** start of Reading passage **

The sensor may comprise an extra calibration pixel fabricated on the electroluminescent display substrate outside of the video portion of the electroluminescent display. The extra calibration pixel has the same operational and aging characteristics as the electroluminescent display pixels. A photo-diode or similar light measuring device is mounted on the rear of the electroluminescent display substrate immediately behind the extra calibration pixel or in proximity to the extra calibration pixel so that it measures light transmitted through the electroluminescent display substrate that is proportional to the luminance of the extra calibration pixel.

FIG. 5 illustrates one of the bipolar column drivers. As can be seen, video data with gray scale information is provided as input to a digital comparator circuit 100. The output from the comparator circuit 100 is input into two ramp control circuits 102 and 104, one for negative row voltage pulses and the other for positive row voltage pulses. To determine the end point for positive and negative column driver output voltage ramps, Vramp+/+ and Vramp+/−. inputs are provided to the ramp control circuit 104 for the positive row voltage pulses. For positive and negative column driver output voltage ramps, Vramp−+. and Vramp−/− inputs are provided to the ramp control circuit 102 for the negative row voltage pulses. A frame polarity signal is input to the ramp control circuits 102 and 104 to select the active ramp control circuit. The output voltage ramps from the ramp control circuits 102 and 104 charge a hold capacitor 108 so that the desired gray level voltages determined on the basis of the input video data are input to an output buffer circuit 110, which modulates column voltage supplies Vpp+ and Vpp− to provide voltage pulses with the correct amplitude and polarity at a suitably low output impedance, to the column electrodes thereby to drive the electroluminescent display columns.

The use of bipolar column drivers reduces power consumption of the electroluminescent display for video applications since on average, the column voltage to generate the statistical distribution of gray levels typical of a video image is for a large fraction of the time close to half of the column voltage for maximum luminance. The power delivered through the columns is much greater than the power delivered through the rows, since the rows are addressed sequentially, with the non-addressed rows remaining at open circuit during electroluminescent display operation so that only the pixels on the addressed row are charged, whereas the columns are addressed simultaneously while a selected row is addressed, causing partial charging of all of the non-addressed rows as well as the addressed row due to capacitive coupling of the columns through the intersecting rows. This parasitic power drain to the non-addressed rows is greatest when half of the column outputs are at or near zero volts and the other half are at or near their maximum voltage.

** end of Reading passage **
** start of Information shown **

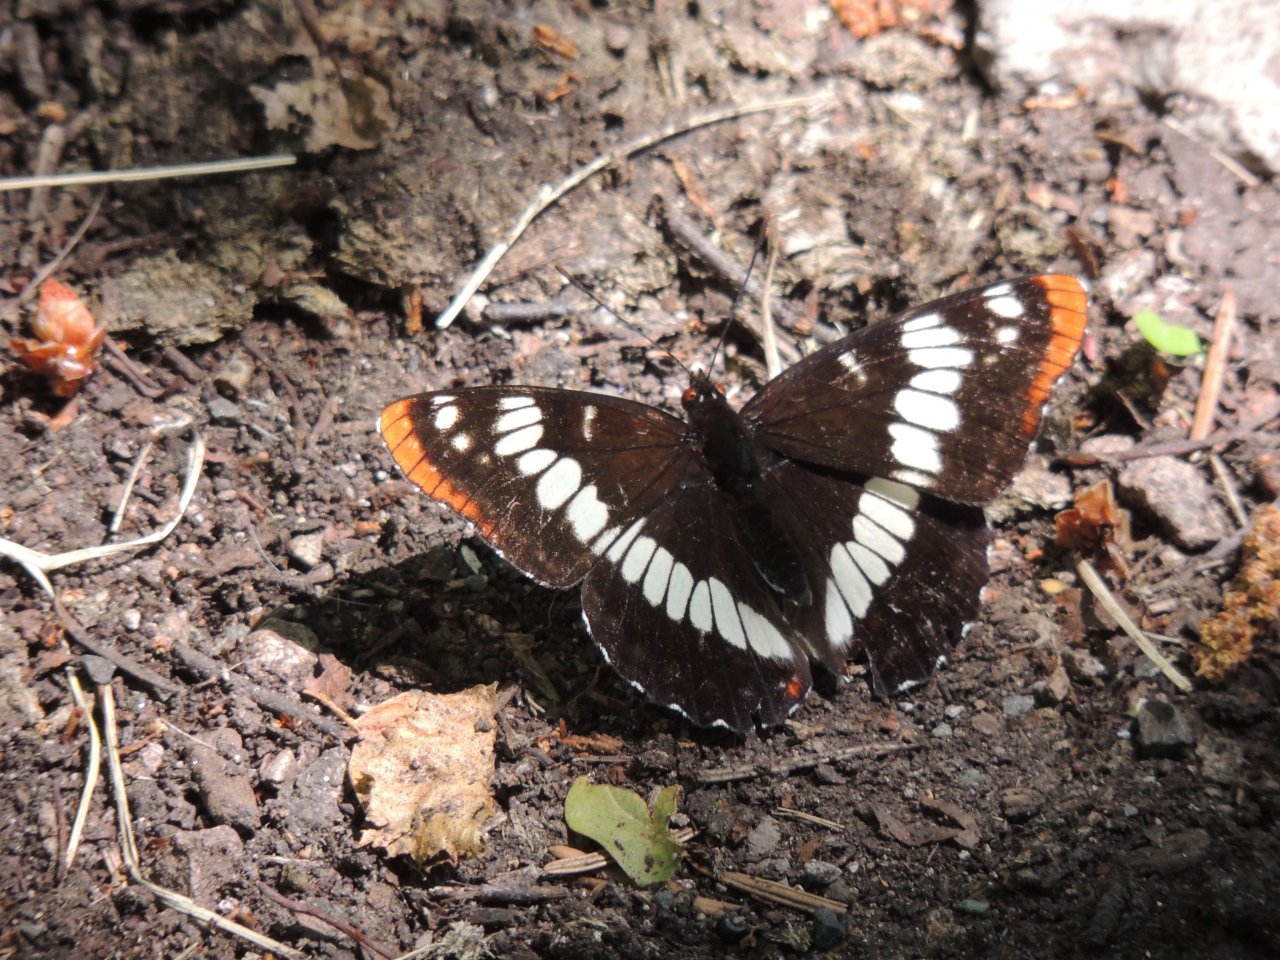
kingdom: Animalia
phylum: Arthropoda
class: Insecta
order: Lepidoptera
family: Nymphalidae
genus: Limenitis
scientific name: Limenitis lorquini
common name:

** end of Information shown **

Requirement 1 —
Print the stretch of the passage on electroluminescent display drivers from "The sensor may" through "extra calibration pixel.".
Requirement 2 —
According to the passage on electroluminescent display drivers, why is much more power delivered through the columns than through the rows? Answer in one to three sentences.

Complete output 1 —
The sensor may comprise an extra calibration pixel fabricated on the electroluminescent display substrate outside of the video portion of the electroluminescent display. The extra calibration pixel has the same operational and aging characteristics as the electroluminescent display pixels. A photo-diode or similar light measuring device is mounted on the rear of the electroluminescent display substrate immediately behind the extra calibration pixel or in proximity to the extra calibration pixel so that it measures light transmitted through the electroluminescent display substrate that is proportional to the luminance of the extra calibration pixel.

Complete output 2 —
The rows are addressed one after another, and the non-addressed rows stay at open circuit, so only the pixels on the addressed row are charged. The columns are all addressed at once while a selected row is addressed. Through capacitive coupling with the intersecting rows, this partly charges every non-addressed row as well as the addressed one.